Assoziationen, die vielen mit diesem Wort in den Sinn kommen, sind Begriffe wie absonderlich, seltsam oder merkwürdig, um nur ein paar zu nennen. Ich möchte dich daher heute einladen, das Wort "eigenartig" für einen Moment ohne diese negativen Zuweisungen zu betrachten.
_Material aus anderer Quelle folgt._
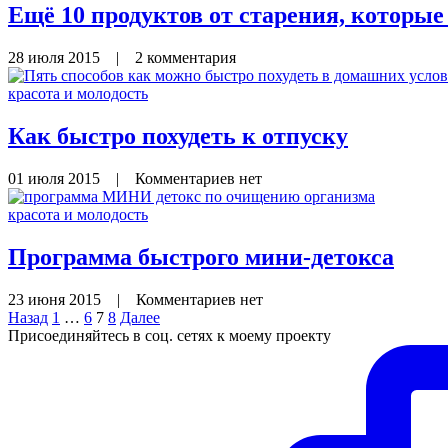
Ещё 10 продуктов от старения, которые
28 июля 2015
|
2 комментария
красота и молодость
Как быстро похудеть к отпуску
01 июля 2015
|
Комментариев нет
красота и молодость
Программа быстрого мини-детокса
23 июня 2015
|
Комментариев нет
Назад
1
…
6
7
8
Далее
Присоединяйтесь в соц. сетях к моему проекту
Jede von uns ist es nämlich, "eigen-artig", wenn sie gelassen wird. Wenn ihr erlaubt wird, so zu sein, wie es ihrer "Eigenart" entspricht. Keine einzige Frau, kein einziger Mann ist gleich wie der oder die anderen.


Krisen im Leben weisen häufig darauf hin, dass das "Fremde" mehr gelebt wird als das "Eigene" und die Seele Zeichen sendet, die darauf aufmerksam machen sollen.

Darum geht es nämlich in deinem Leben: die "eigene Art" zu leben und nicht "gleich" zu sein, ein Abbild der anderen.


Dich von Fremdem zu befreien und das Eigene zu leben, ist ein Weg. Neben vielen anderen Aspekten sind für mich zwei essentiell:

Du musst wieder lernen, Impulse in deinem Körper zu spüren und ihnen liebevoll Aufmerksamkeit schenken.

Du musst, im zweiten Schritt, dich trauen, diese Impulse zum Ausdruck zu bringen, in dem du sagst, was du empfindest.


Das braucht Mut, denn es bedeutet eben auch ein Stück weit allein damit da zu stehen, es auszuhalten, anders zu sein, "befremdlich" für dein Gegenüber. Im besten Fall erkennst du aber, wie bereichernd deine "eigene Art" ist, wie sehr du zur Vielfalt der Menschheit beiträgst.


Indem du "eigen-artig" bist, machst du die Welt ein Stück weit bunter und das finde ich gar nicht "sonderbar"!